The response must reproduce exactly every line of the material below holding the word "down".

** Opening DATA FOR THE TASK block **

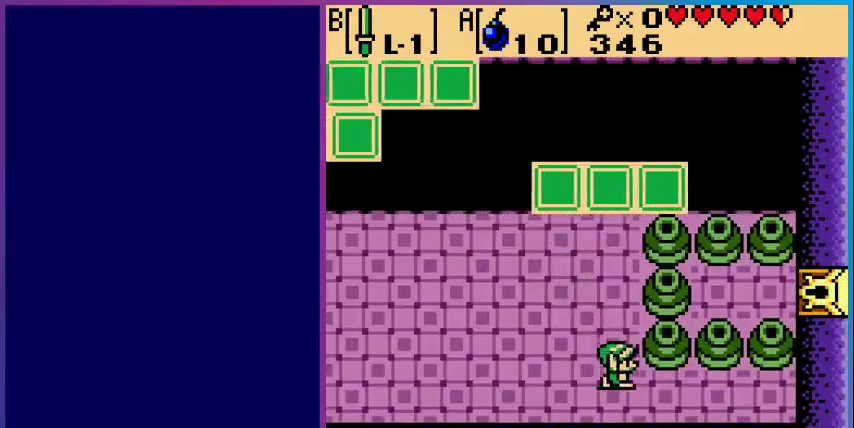
{"buttons": ["DPAD_RIGHT"], "events": []}
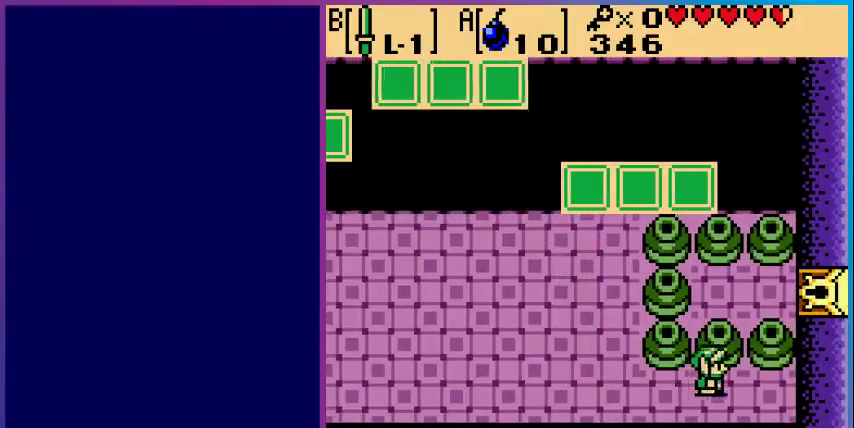
{"buttons": [], "events": [[33, "DPAD_RIGHT", "up"], [100, "START", "down"], [200, "START", "up"]]}
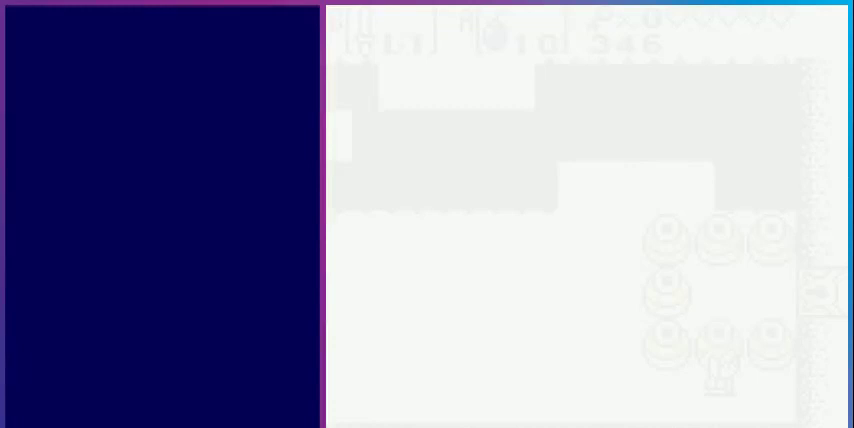
{"buttons": [], "events": []}
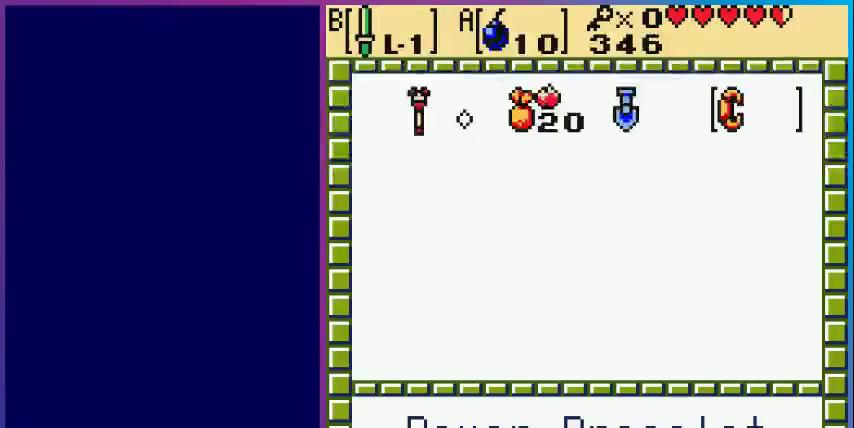
{"buttons": [], "events": [[133, "A", "down"], [267, "A", "up"], [267, "START", "down"], [400, "START", "up"]]}
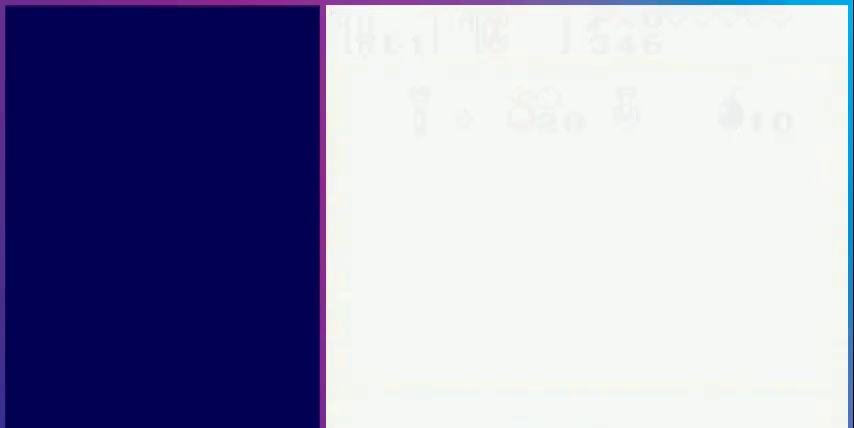
{"buttons": ["A"], "events": [[300, "DPAD_UP", "down"], [433, "A", "down"], [500, "DPAD_UP", "up"]]}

** Closing DATA FOR THE TASK block **

■ WRITTEN RESPONSE
{"buttons": [], "events": [[33, "DPAD_RIGHT", "up"], [100, "START", "down"], [200, "START", "up"]]}
{"buttons": [], "events": [[133, "A", "down"], [267, "A", "up"], [267, "START", "down"], [400, "START", "up"]]}
{"buttons": ["A"], "events": [[300, "DPAD_UP", "down"], [433, "A", "down"], [500, "DPAD_UP", "up"]]}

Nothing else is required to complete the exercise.